[Chart comprehension data]
****************

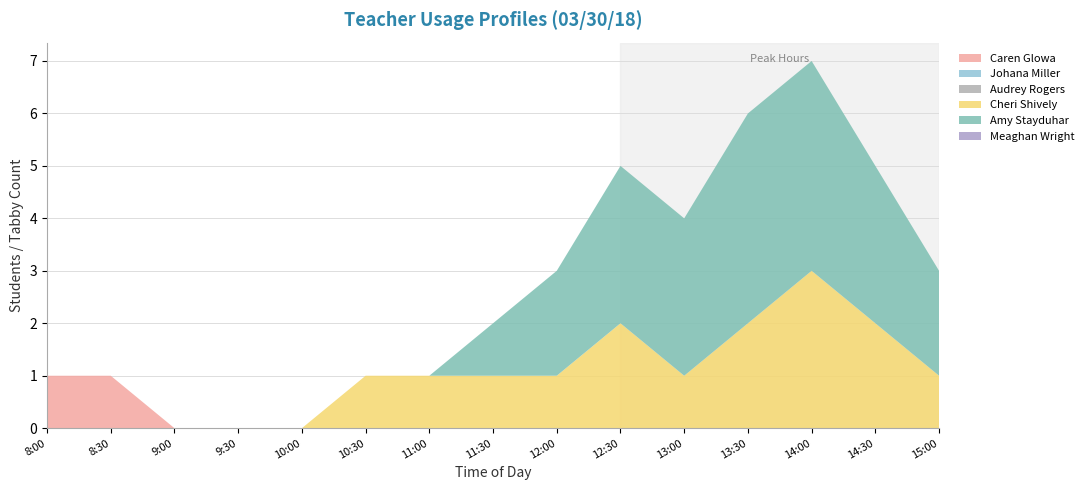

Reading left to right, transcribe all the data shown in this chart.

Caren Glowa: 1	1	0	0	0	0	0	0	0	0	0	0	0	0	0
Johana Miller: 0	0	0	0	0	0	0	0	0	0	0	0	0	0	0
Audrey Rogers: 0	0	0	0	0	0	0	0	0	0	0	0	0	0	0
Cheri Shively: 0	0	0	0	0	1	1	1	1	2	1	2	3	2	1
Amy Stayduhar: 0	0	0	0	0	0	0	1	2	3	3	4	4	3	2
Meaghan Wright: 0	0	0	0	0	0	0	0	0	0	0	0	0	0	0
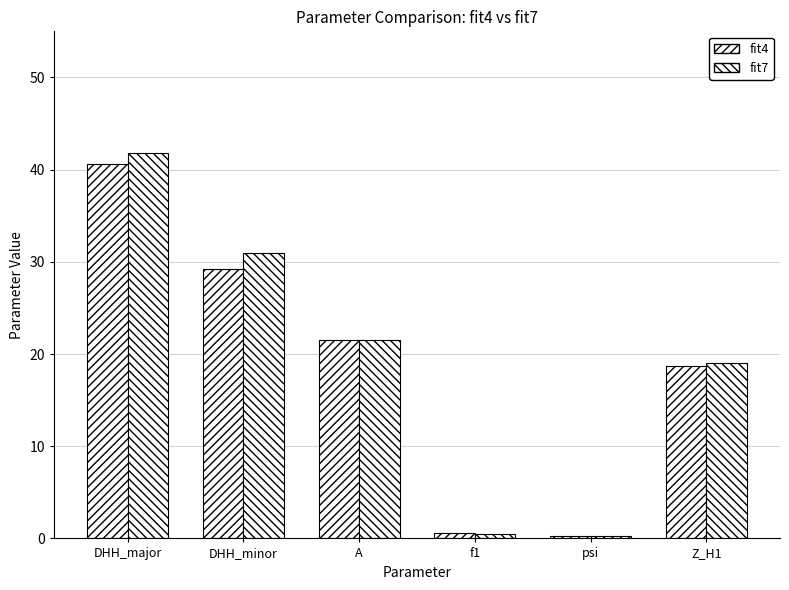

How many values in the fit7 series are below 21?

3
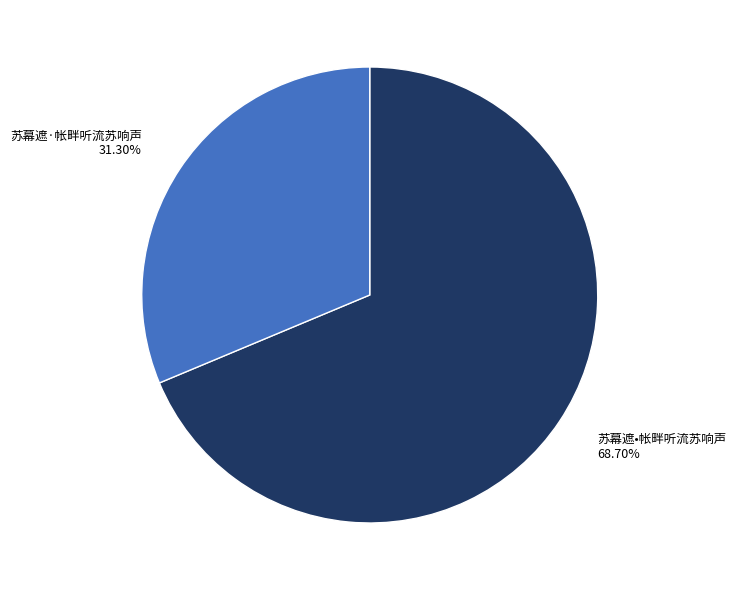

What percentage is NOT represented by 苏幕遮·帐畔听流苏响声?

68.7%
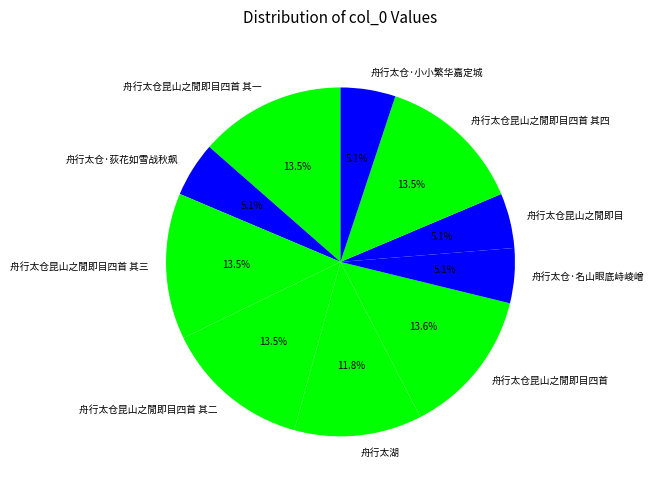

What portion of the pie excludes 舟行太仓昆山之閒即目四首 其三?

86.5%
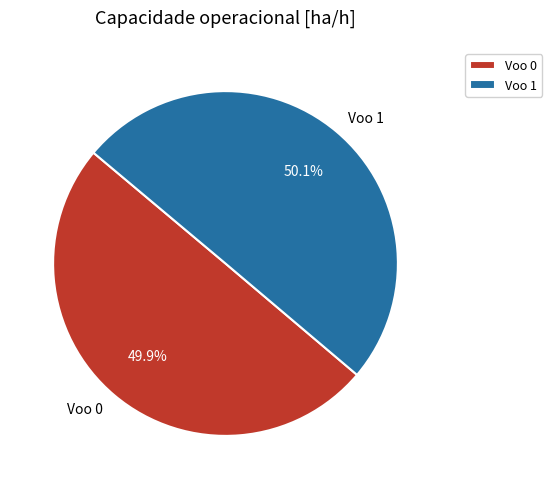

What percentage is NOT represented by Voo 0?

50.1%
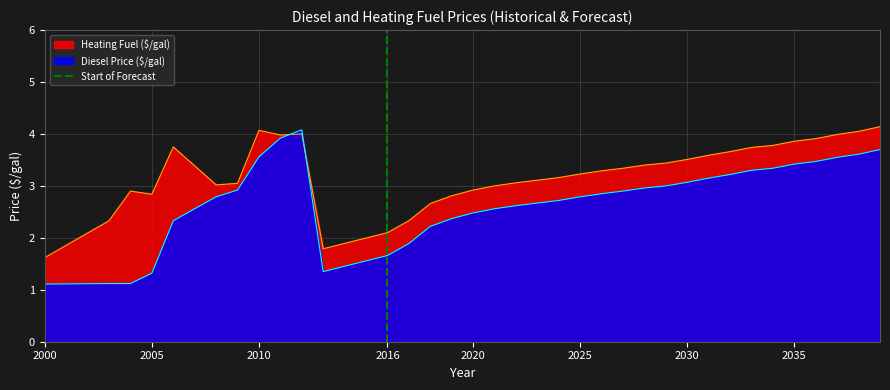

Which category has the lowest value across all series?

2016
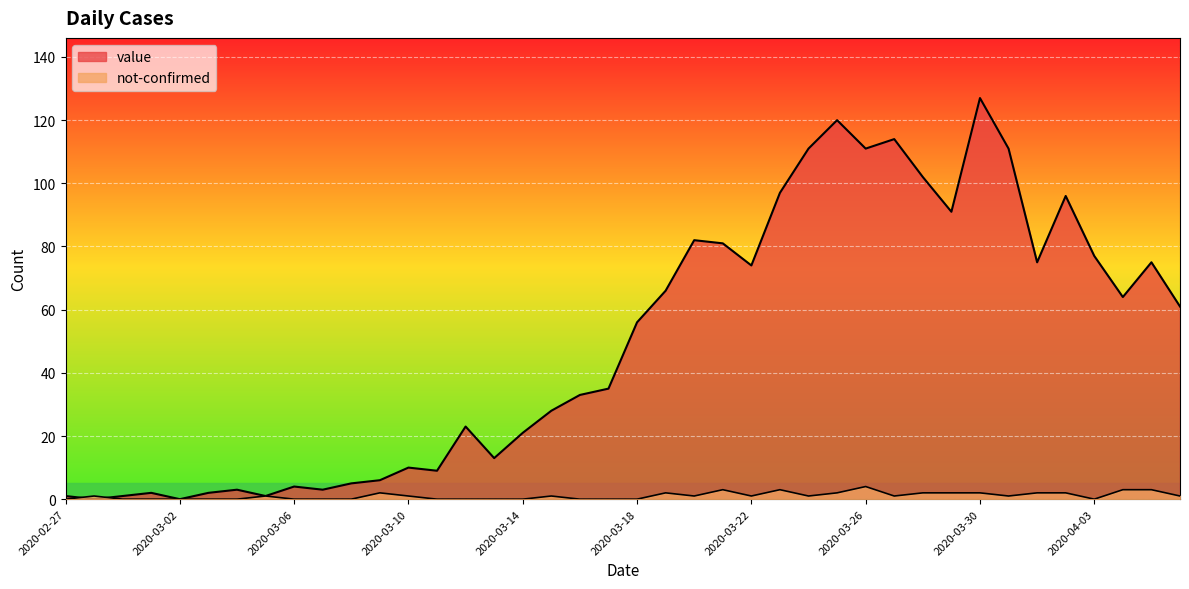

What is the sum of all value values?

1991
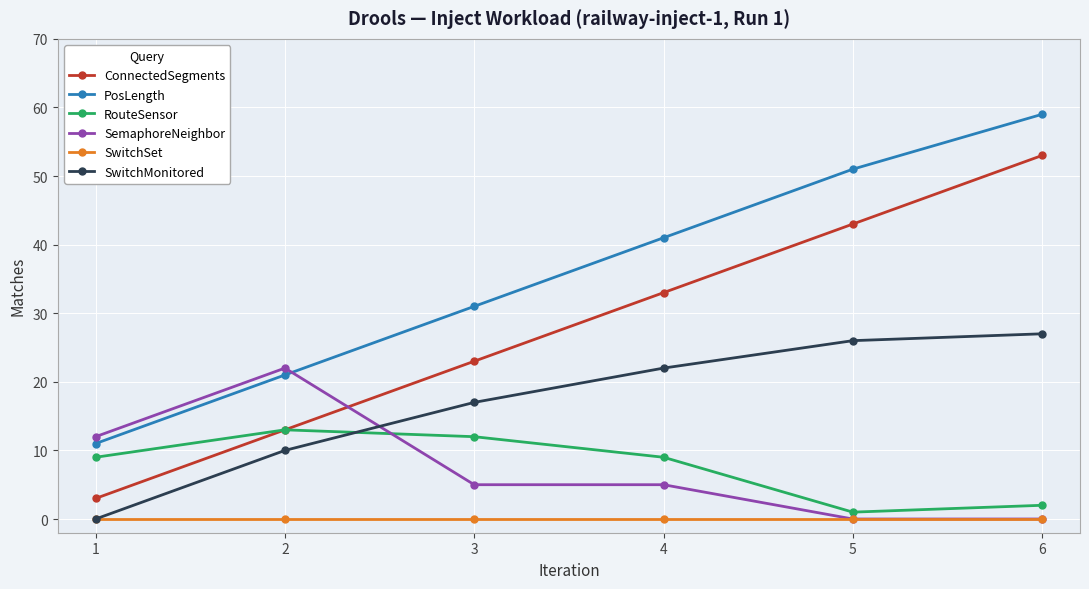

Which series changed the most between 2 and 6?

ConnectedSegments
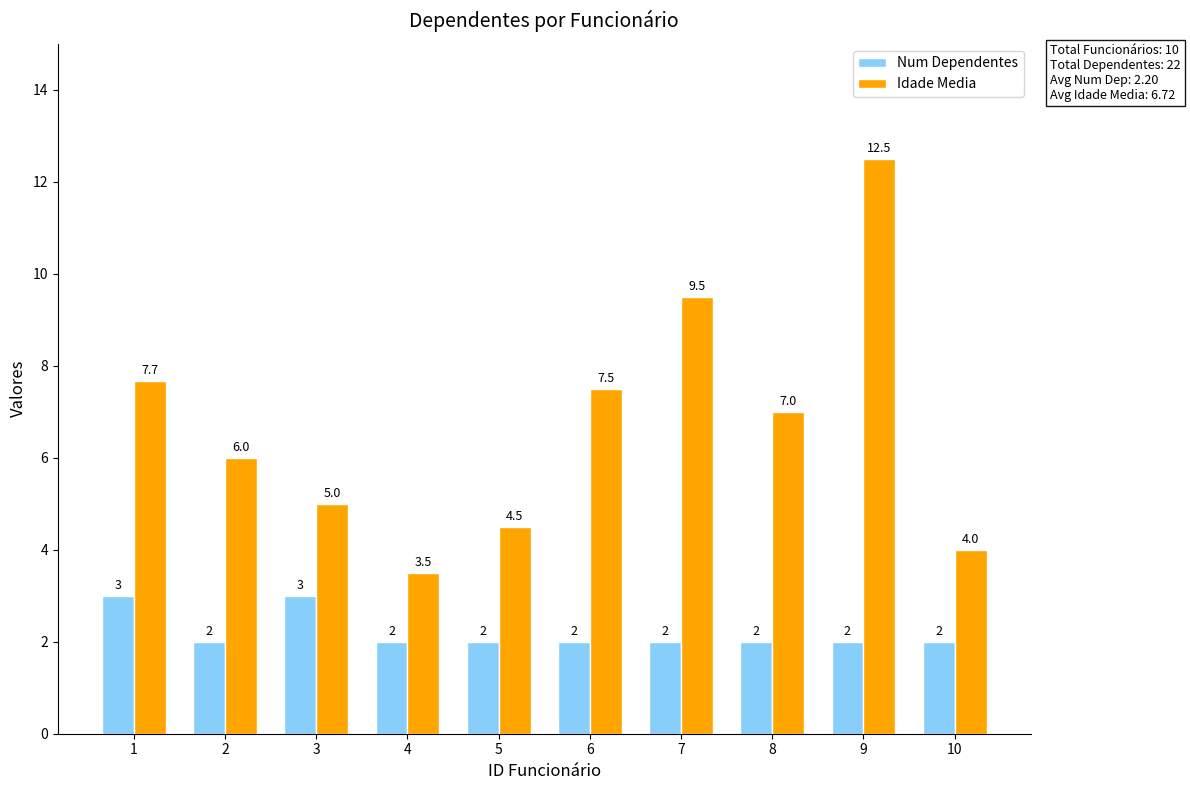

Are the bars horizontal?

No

****************

Gather every line of the records above that contains the word "values", copying each one in full.

→ Reply to the task:
How many values in the fit7 series are below 21?
What is the sum of all value values?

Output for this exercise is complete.